# Written task
Reproduce the records below word for word.

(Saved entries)

━━━━━━

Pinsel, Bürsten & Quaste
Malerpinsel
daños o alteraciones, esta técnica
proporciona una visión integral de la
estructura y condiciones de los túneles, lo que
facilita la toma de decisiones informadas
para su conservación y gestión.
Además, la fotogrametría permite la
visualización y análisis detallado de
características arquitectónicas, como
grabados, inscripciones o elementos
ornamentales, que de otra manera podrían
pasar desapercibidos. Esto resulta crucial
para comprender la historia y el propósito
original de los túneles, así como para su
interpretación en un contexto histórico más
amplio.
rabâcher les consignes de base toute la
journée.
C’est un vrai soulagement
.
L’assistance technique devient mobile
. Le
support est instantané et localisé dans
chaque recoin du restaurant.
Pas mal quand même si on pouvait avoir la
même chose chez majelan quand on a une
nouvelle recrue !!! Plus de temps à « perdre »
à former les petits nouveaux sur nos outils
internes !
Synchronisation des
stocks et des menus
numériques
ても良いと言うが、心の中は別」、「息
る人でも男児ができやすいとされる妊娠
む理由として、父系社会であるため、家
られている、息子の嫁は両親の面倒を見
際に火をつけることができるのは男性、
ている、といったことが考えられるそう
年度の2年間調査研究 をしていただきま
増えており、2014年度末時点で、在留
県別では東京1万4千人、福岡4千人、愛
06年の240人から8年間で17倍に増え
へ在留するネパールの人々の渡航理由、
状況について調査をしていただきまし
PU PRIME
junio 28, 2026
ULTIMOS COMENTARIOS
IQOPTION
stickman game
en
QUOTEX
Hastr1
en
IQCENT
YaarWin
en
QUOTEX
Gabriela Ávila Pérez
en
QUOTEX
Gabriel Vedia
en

━━━━━━

# Response
Pinsel, Bürsten & Quaste
Malerpinsel
daños o alteraciones, esta técnica
proporciona una visión integral de la
estructura y condiciones de los túneles, lo que
facilita la toma de decisiones informadas
para su conservación y gestión.
Además, la fotogrametría permite la
visualización y análisis detallado de
características arquitectónicas, como
grabados, inscripciones o elementos
ornamentales, que de otra manera podrían
pasar desapercibidos. Esto resulta crucial
para comprender la historia y el propósito
original de los túneles, así como para su
interpretación en un contexto histórico más
amplio.
rabâcher les consignes de base toute la
journée.
C’est un vrai soulagement
.
L’assistance technique devient mobile
. Le
support est instantané et localisé dans
chaque recoin du restaurant.
Pas mal quand même si on pouvait avoir la
même chose chez majelan quand on a une
nouvelle recrue !!! Plus de temps à « perdre »
à former les petits nouveaux sur nos outils
internes !
Synchronisation des
stocks et des menus
numériques
ても良いと言うが、心の中は別」、「息
る人でも男児ができやすいとされる妊娠
む理由として、父系社会であるため、家
られている、息子の嫁は両親の面倒を見
際に火をつけることができるのは男性、
ている、といったことが考えられるそう
年度の2年間調査研究 をしていただきま
増えており、2014年度末時点で、在留
県別では東京1万4千人、福岡4千人、愛
06年の240人から8年間で17倍に増え
へ在留するネパールの人々の渡航理由、
状況について調査をしていただきまし
PU PRIME
junio 28, 2026
ULTIMOS COMENTARIOS
IQOPTION
stickman game
en
QUOTEX
Hastr1
en
IQCENT
YaarWin
en
QUOTEX
Gabriela Ávila Pérez
en
QUOTEX
Gabriel Vedia
en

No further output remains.